Ormai siamo abituati a vederceli sfrecciare sotto il naso nel traffico delle nostre metropoli. A cavallo di una bici o di un motorino, con i loro slalom spericolati tra pedoni, marciapiedi e cantieri con lavori in corso. Un cubo di cartone legato al sellino, con i nomi delle compagnie per cui lavorano e con la testa coperta solo da un caschetto che ben poco li protegge in caso di caduta. Sotto la pioggia battente come nell’afa soffocante. Di giorno e di notte. Hanno in media tra i 19 e i 36 anni, ma ci sono anche ultraquarantenni colpiti dalla maledizione di arrivare a fine mese. In maggioranza uomini, anche se negli ultimi mesi, il numero delle donne sta crescendo. È l’esercito dei rider, i fattorini che consegnano il cibo a domicilio. E il termine inglese (da to ride, cavalcare) suona quasi ironico, lontani come sono da qualsiasi easyrider di cinematografica memoria.

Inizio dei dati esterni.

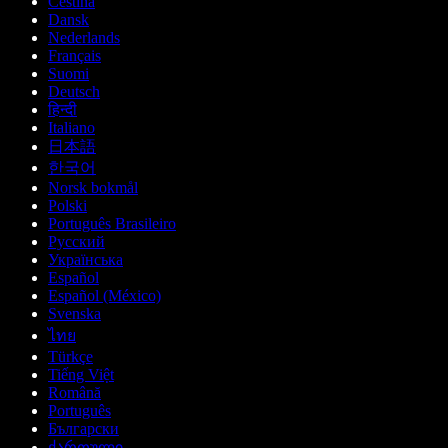
Čeština
Dansk
Nederlands
Français
Suomi
Deutsch
हिन्दी
Italiano
日本語
한국어
Norsk bokmål
Polski
Português Brasileiro
Русский
Українська
Español
Español (México)
Svenska
ไทย
Türkçe
Tiếng Việt
Română
Português
Български
ქართული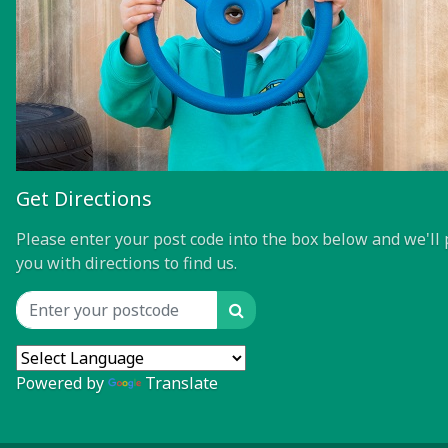
Get Directions
Please enter your post code into the box below and we'll 
you with directions to find us.
Search
Location input
Powered by
Translate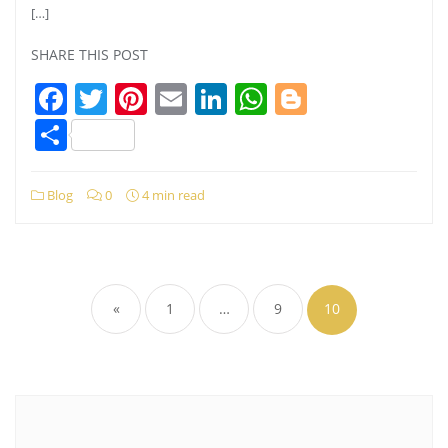
[…]
SHARE THIS POST
Facebook
Twitter
Pinterest
Email
LinkedIn
WhatsApp
Blogger
Share
Blog
0
4 min read
Posts
pagination
«
1
…
9
10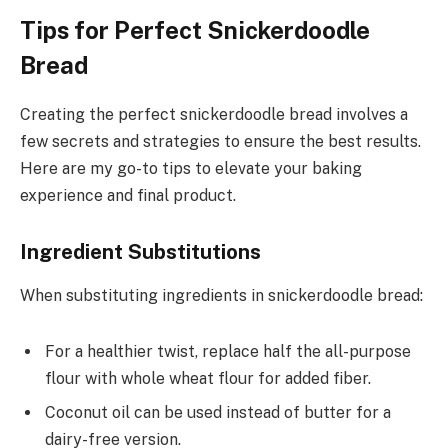
Tips for Perfect Snickerdoodle
Bread
Creating the perfect snickerdoodle bread involves a
few secrets and strategies to ensure the best results.
Here are my go-to tips to elevate your baking
experience and final product.
Ingredient Substitutions
When substituting ingredients in snickerdoodle bread:
For a healthier twist, replace half the all-purpose
flour with whole wheat flour for added fiber.
Coconut oil can be used instead of butter for a
dairy-free version.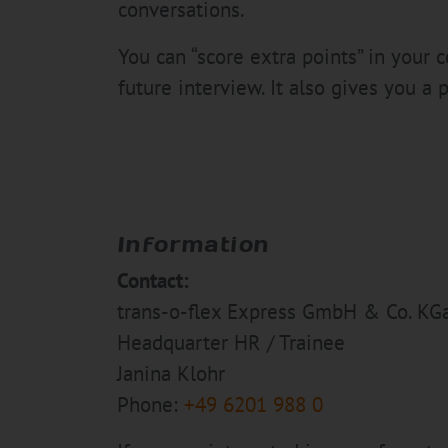
conversations.
You can “score extra points” in your
future interview. It also gives you a p
Information
Contact:
trans-o-flex Express GmbH & Co. KG
Headquarter HR / Trainee
Janina Klohr
Phone:
+49 6201 988 0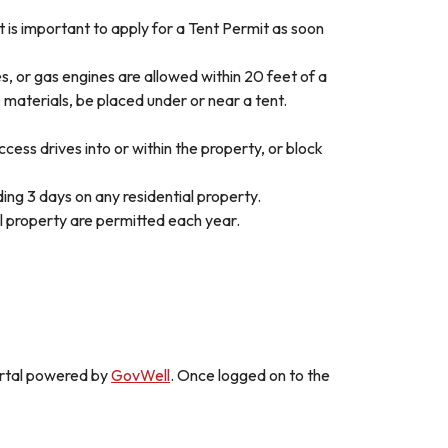
it is important to apply for a Tent Permit as soon
, or gas engines are allowed within 20 feet of a
 materials, be placed under or near a tent.
cess drives into or within the property, or block
ng 3 days on any residential property.
l property are permitted each year.
portal powered by
GovWell
. Once logged on to the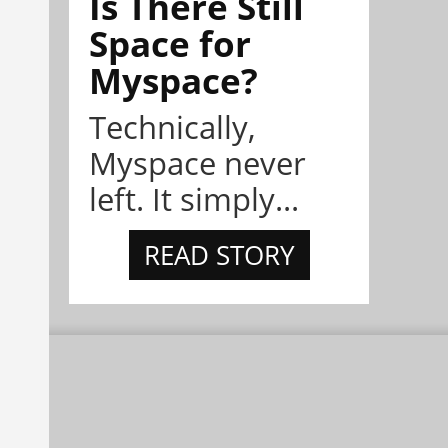
Is There Still
Space for
Myspace?
Technically,
Myspace never
left. It simply...
READ STORY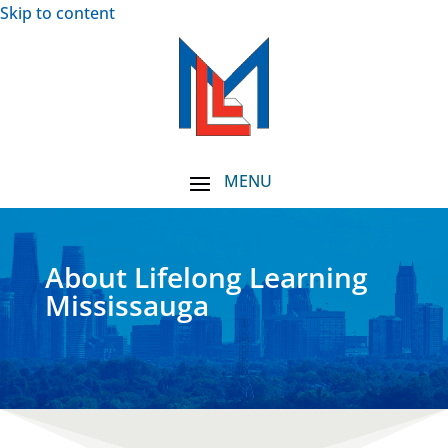
Skip to content
About Lifelong Learning
Mississauga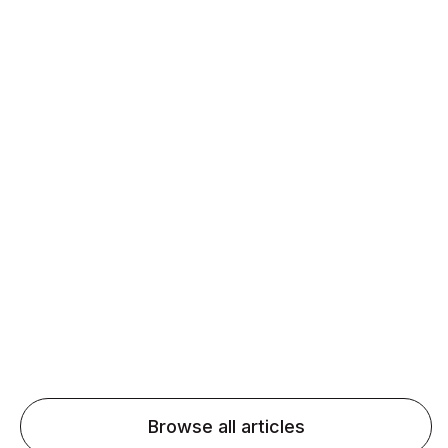
Daily speaking and feedback help ESL learners build
fluency and confidence and stay on track.
Agentic AI: Top Language Learning
Trends for 2026 That Will Transform
Pronunciation Practice
Agentic AI: Smart accent coaches and immersive
practice will transform pronunciation by 2026.
Browse all articles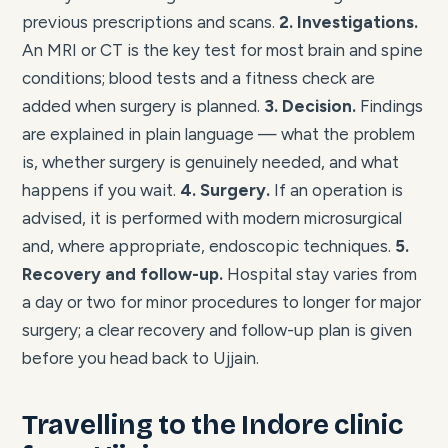
previous prescriptions and scans.
2. Investigations.
An MRI or CT is the key test for most brain and spine
conditions; blood tests and a fitness check are
added when surgery is planned.
3. Decision.
Findings
are explained in plain language — what the problem
is, whether surgery is genuinely needed, and what
happens if you wait.
4. Surgery.
If an operation is
advised, it is performed with modern microsurgical
and, where appropriate, endoscopic techniques.
5.
Recovery and follow-up.
Hospital stay varies from
a day or two for minor procedures to longer for major
surgery; a clear recovery and follow-up plan is given
before you head back to Ujjain.
Travelling to the Indore clinic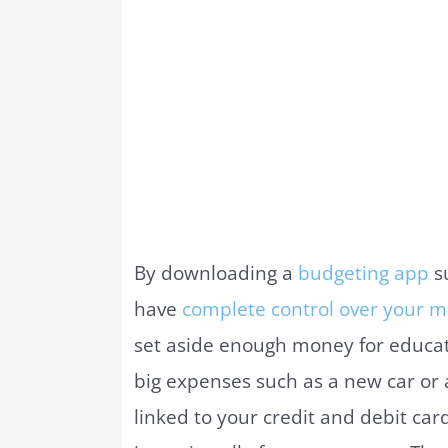
By downloading a
budgeting app
s
have
complete control over your m
set aside enough money for educati
big expenses such as a new car or
linked to your credit and debit ca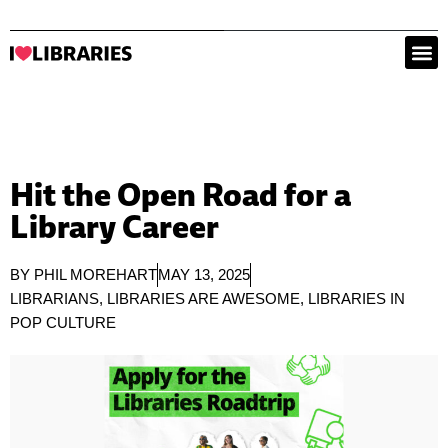
Hit the Open Road for a
Library Career
BY
PHIL MOREHART
MAY 13, 2025
LIBRARIANS
,
LIBRARIES ARE AWESOME
,
LIBRARIES IN
POP CULTURE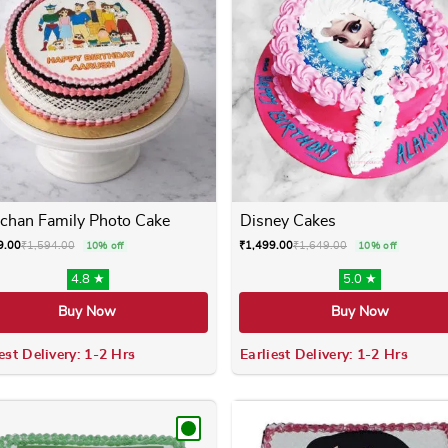
chan Family Photo Cake
Disney Cakes
9.00
₹
1,594.00
₹
1,499.00
₹
1,649.00
10% off
10% off
4.8 ★
5.0 ★
Buy Now
Buy Now
est Delivery: 1-2 Hrs
Earliest Delivery: 1-2 Hrs
 variants. The options may be chosen on the product page
This product has multiple variants. The options m
This product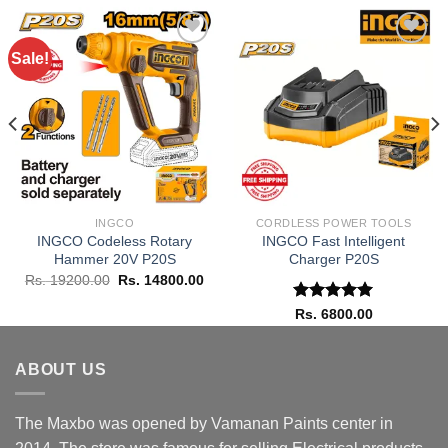
Sale!
Add to
Add to
wishlist
wishlist
INGCO
CORDLESS POWER TOOLS
INGCO Codeless Rotary
INGCO Fast Intelligent
Hammer 20V P20S
Charger P20S
rent
Original
Current
Rs.
19200.00
Rs.
14800.00
ce
price
price
was:
is:
Rated
5.00
Rs.
6800.00
 6800.00.
Rs. 19200.00.
Rs. 14800.00.
out of 5
ABOUT US
The Maxbo was opened by Vamanan Paints center in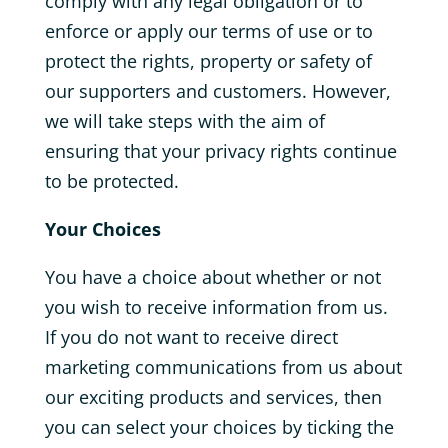
comply with any legal obligation or to
enforce or apply our terms of use or to
protect the rights, property or safety of
our supporters and customers. However,
we will take steps with the aim of
ensuring that your privacy rights continue
to be protected.
Your Choices
You have a choice about whether or not
you wish to receive information from us.
If you do not want to receive direct
marketing communications from us about
our exciting products and services, then
you can select your choices by ticking the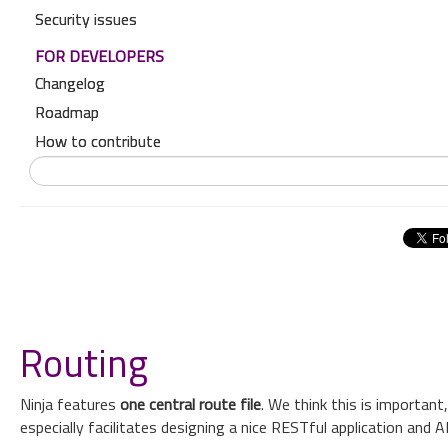
Security issues
FOR DEVELOPERS
Changelog
Roadmap
How to contribute
Routing
Ninja features
one central route file
. We think this is importan
especially facilitates designing a nice RESTful application and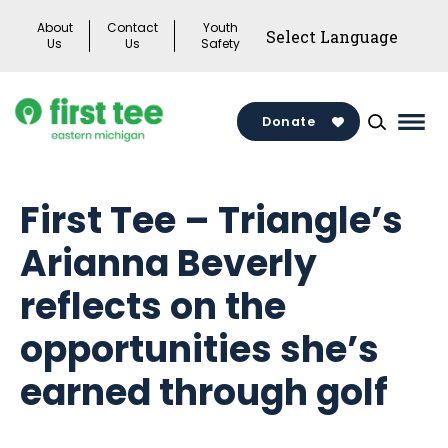
Skip
About
Contact
Youth
to
Us
Us
Safety
content
Donate
Mai
Men
Togg
First Tee – Triangle’s
Arianna Beverly
reflects on the
opportunities she’s
earned through golf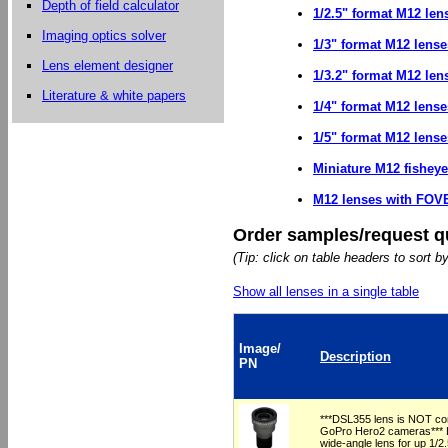
Depth of field calculator
1/2.5" format M12 len
Imaging optics solver
1/3" format M12 lense
Lens element designer
1/3.2" format M12 len
Literature & white papers
1/4" format M12 lense
1/5" format M12 lense
Miniature M12 fishey
M12 lenses with FOVE
Order samples/request q
(Tip: click on table headers to sort b
Show all lenses in a single table
Image/
Description
PN
***DSL355 lens is NOT com
GoPro Hero2 cameras*** L
wide-angle lens for up 1/2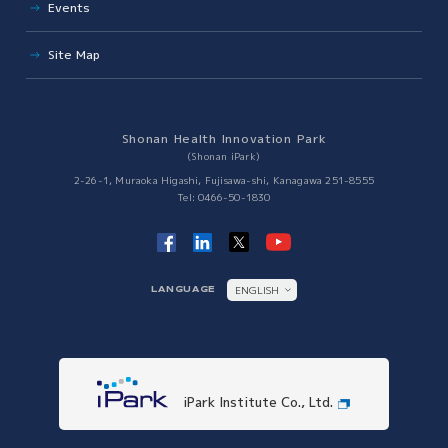
Events
Solutions to Social Issues
Site Map
Japan VC Consortium
Establishment of R&D Center for Next Generation Therapy
Innovation Tiger
Shonan Health Innovation Park
Collaboration with Other Science Parks
(Shonan iPark)
Collaboration with Other Science Parks
2-26-1, Muraoka Higashi, Fujisawa-shi, Kanagawa 251-8555
Tel: 0466-50-1830
ENGLISH
LANGUAGE
日本語
iPark Institute Co., Ltd.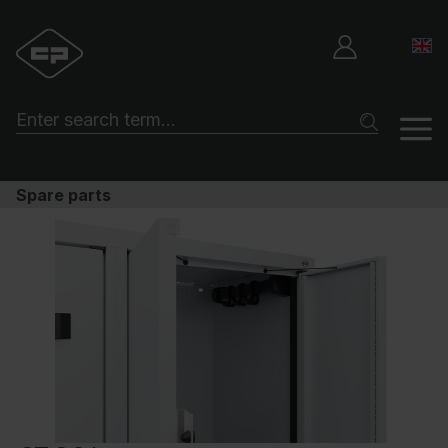
Spare parts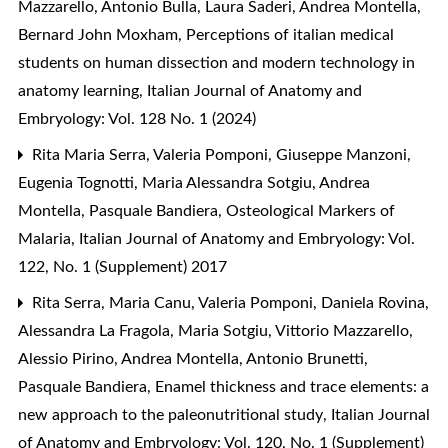
Mazzarello, Antonio Bulla, Laura Saderi, Andrea Montella,
Bernard John Moxham,
Perceptions of italian medical
students on human dissection and modern technology in
anatomy learning
,
Italian Journal of Anatomy and
Embryology: Vol. 128 No. 1 (2024)
Rita Maria Serra, Valeria Pomponi, Giuseppe Manzoni,
Eugenia Tognotti, Maria Alessandra Sotgiu, Andrea
Montella, Pasquale Bandiera,
Osteological Markers of
Malaria
,
Italian Journal of Anatomy and Embryology: Vol.
122, No. 1 (Supplement) 2017
Rita Serra, Maria Canu, Valeria Pomponi, Daniela Rovina,
Alessandra La Fragola, Maria Sotgiu, Vittorio Mazzarello,
Alessio Pirino, Andrea Montella, Antonio Brunetti,
Pasquale Bandiera,
Enamel thickness and trace elements: a
new approach to the paleonutritional study
,
Italian Journal
of Anatomy and Embryology: Vol. 120, No. 1 (Supplement)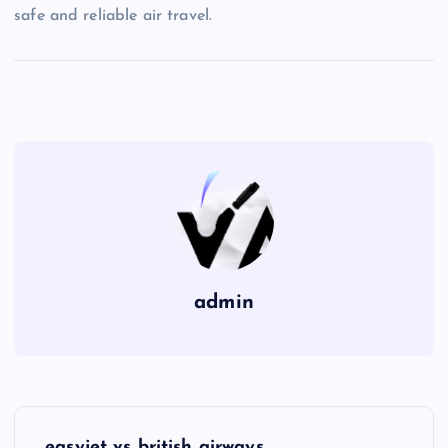
safe and reliable air travel.
admin
P
easyjet vs british airways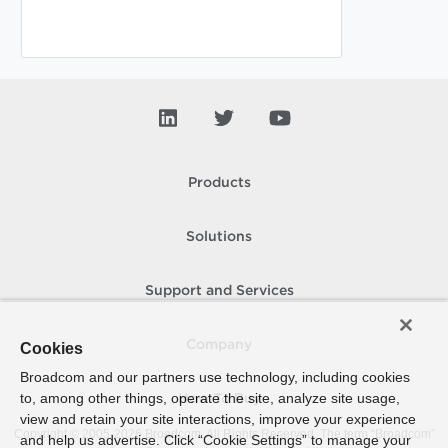
Products
Solutions
Support and Services
Company
Cookies
Broadcom and our partners use technology, including cookies
to, among other things, operate the site, analyze site usage,
How To Buy
view and retain your site interactions, improve your experience
Copyright © 2005-
2026
Broadcom. All Rights Reserved. The term “Broadcom”
and help us advertise. Click “Cookie Settings” to manage your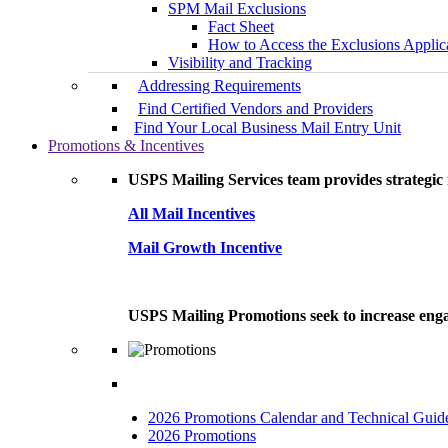
SPM Mail Exclusions
Fact Sheet
How to Access the Exclusions Applic
Visibility and Tracking
Addressing Requirements
Find Certified Vendors and Providers
Find Your Local Business Mail Entry Unit
Promotions & Incentives
USPS Mailing Services team provides strategic i
All Mail Incentives
Mail Growth Incentive
USPS Mailing Promotions seek to increase engag
2026 Promotions Calendar and Technical Guid
2026 Promotions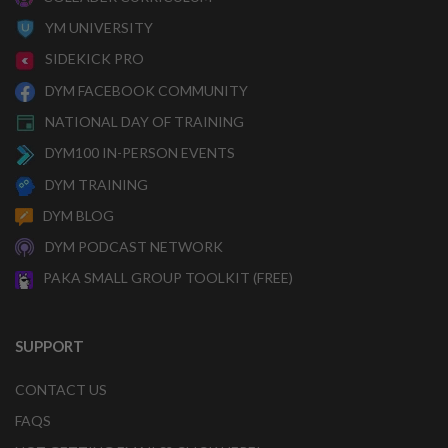
YM UNIVERSITY
SIDEKICK PRO
DYM FACEBOOK COMMUNITY
NATIONAL DAY OF TRAINING
DYM100 IN-PERSON EVENTS
DYM TRAINING
DYM BLOG
DYM PODCAST NETWORK
PAKA SMALL GROUP TOOLKIT (FREE)
SUPPORT
CONTACT US
FAQS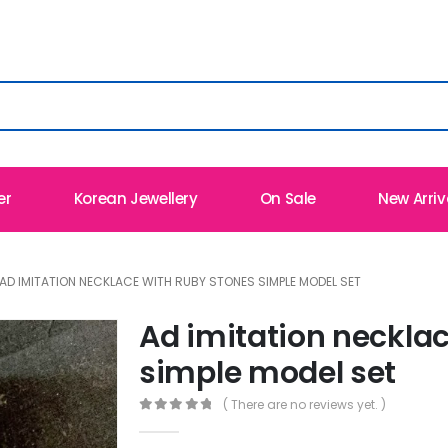
er
Korean Jewellery
On Sale
New Arriv
AD IMITATION NECKLACE WITH RUBY STONES SIMPLE MODEL SET
Ad imitation neckla
simple model set
( There are no reviews yet. )
0
out of 5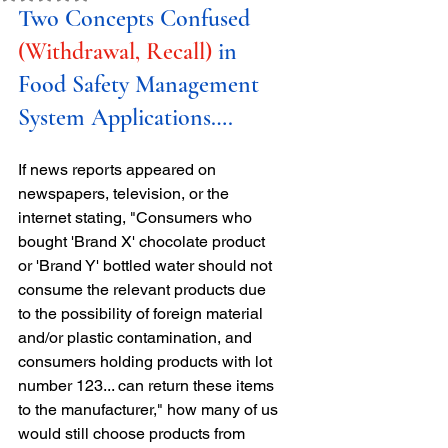
Two Concepts Confused 
(Withdrawal, Recall) 
in 
Food Safety Management 
System Applications….
If news reports appeared on 
newspapers, television, or the 
internet stating, "Consumers who 
bought 'Brand X' chocolate product 
or 'Brand Y' bottled water should not 
consume the relevant products due 
to the possibility of foreign material 
and/or plastic contamination, and 
consumers holding products with lot 
number 123... can return these items 
to the manufacturer," how many of us 
would still choose products from 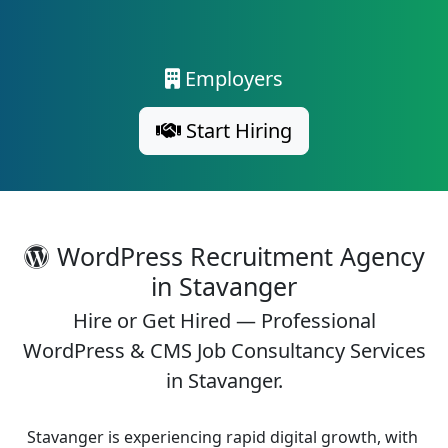
Employers
Start Hiring
WordPress Recruitment Agency
in Stavanger
Hire or Get Hired — Professional
WordPress & CMS Job Consultancy Services
in Stavanger.
Stavanger is experiencing rapid digital growth, with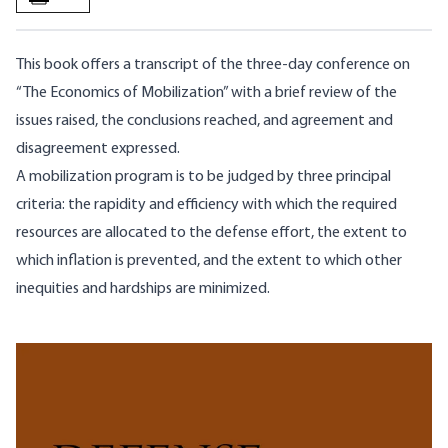
This book offers a transcript of the three-day conference on
“The Economics of Mobilization” with a brief review of the
issues raised, the conclusions reached, and agreement and
disagreement expressed.
A mobilization program is to be judged by three principal
criteria: the rapidity and efficiency with which the required
resources are allocated to the defense effort, the extent to
which inflation is prevented, and the extent to which other
inequities and hardships are minimized.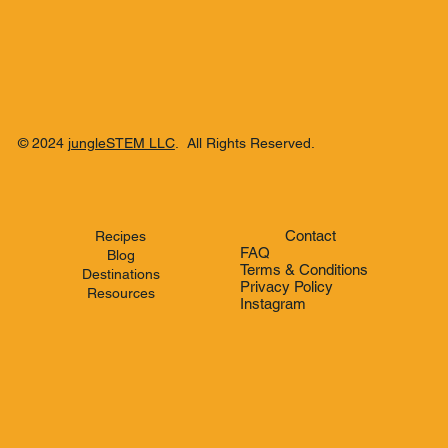
© 2024
jungleSTEM LLC
. All Rights Reserved.
Contact
Recipes
FAQ
Blog
Terms & Conditions
Destinations
Privacy Policy
Resources
Instagram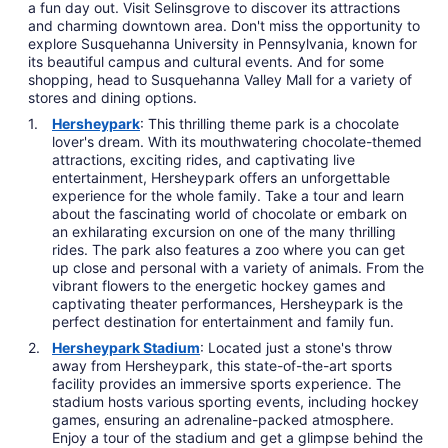
a fun day out. Visit Selinsgrove to discover its attractions
and charming downtown area. Don't miss the opportunity to
explore Susquehanna University in Pennsylvania, known for
its beautiful campus and cultural events. And for some
shopping, head to Susquehanna Valley Mall for a variety of
stores and dining options.
Hersheypark
: This thrilling theme park is a chocolate
lover's dream. With its mouthwatering chocolate-themed
attractions, exciting rides, and captivating live
entertainment, Hersheypark offers an unforgettable
experience for the whole family. Take a tour and learn
about the fascinating world of chocolate or embark on
an exhilarating excursion on one of the many thrilling
rides. The park also features a zoo where you can get
up close and personal with a variety of animals. From the
vibrant flowers to the energetic hockey games and
captivating theater performances, Hersheypark is the
perfect destination for entertainment and family fun.
Hersheypark Stadium
: Located just a stone's throw
away from Hersheypark, this state-of-the-art sports
facility provides an immersive sports experience. The
stadium hosts various sporting events, including hockey
games, ensuring an adrenaline-packed atmosphere.
Enjoy a tour of the stadium and get a glimpse behind the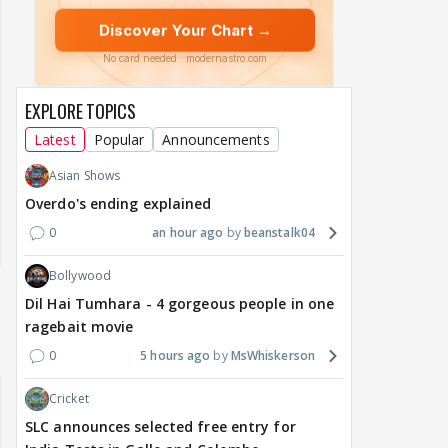
EXPLORE TOPICS
Latest
Popular
Announcements
Asian Shows
Overdo's ending explained
0
an hour ago
beanstalk04
Bollywood
Dil Hai Tumhara - 4 gorgeous people in one
ragebait movie
0
5 hours ago
MsWhiskerson
Cricket
SLC announces selected free entry for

Molti sono studenti, ma c’è anche chi ha già un impiego e di notte va in bici per sbarcare il lunario. Sono lavoratori part-time, ultraprecari senza tutele, frutto dell’esplosione della gig economy. Il datore di lavoro è assolutamente invisibile. Non è il ristorante o la pizzeria che ha chiamato per la consegna. Il padrone, in questo caso è un’app, una piattaforma online di food delivery. Deliveroo, Glovo, Eats, Just Eat e Uber, sono solo alcune delle big corporation che grazie a questo esercito di milioni di lavoratori su due ruote, riescono a garantire in alcuni casi consegne 24 ore su 24. Al prezzo del massimo sfruttamento.
Tutto avviene tramite l’app e un pc. Da quando ci si candida fino a che si ottiene il lavoro. A volte tramite un colloquio telefonico, raramente tramite un operatore reale. Perché dietro le app dei giganti del food delivery c’è un sottobosco di lavoratori a cottimo, che mettono a rischio la propria incolumità per scalare la classifica stilata degli algoritmi che gestiscono turni e punteggi secondo criteri sconosciuti. La paga base oscilla tra i 5,40 e i 7 euro l’ora, in alcuni casi con un bonus di un euro a consegna. Nessuno è inquadrato come dipendente. Hanno degli orari e degli obblighi, ma non hanno ferie e non possono permettersi di ammalarsi. E naturalmente, più si corre, più si guadagna. E se la bici si rompe, il più delle volte, sono affari tuoi.
I riders di tutta Italia hanno deciso di fare rete con forme sindacali autogestite che prevedono l’uso massiccio dei social network. Da Bologna, dov’è nato il primo sindacato di categoria, arriva l’invito al boicottaggio delle consegne con la partecipazione dei consumatori. «Il boicottaggio è una proposta intelligente – spiega Lorenzo Righi di Riders Union Bologna. Noi chiediamo l’applicazione del contratto della logistica per tutti i lavoratori che consegnano il cibo a domicilio. Inquadramento al quinto livello, indennità di cassa, salario minimo su base oraria in riferimento ai contratti nazionali con incentivi legati alla consegna, la disconnessione dal sistema (ovvero licenziamento) solo per giusta causa. E l’esercizio dei diritti sindacali.
A giugno e a settembre si sono svolti i primi due scioperi nazionali, a Milano Torino, Bologna, Catania e altre città italiane. Una mobilitazione che si è unita ad altre due proteste internazionali: quella dei fattorini spagnoli di Glovo e degli inglesi di Deliveroo. Primo passo, si spera, verso la creazione di una rete internazionale di riders uniti contro lo sfruttamento globale.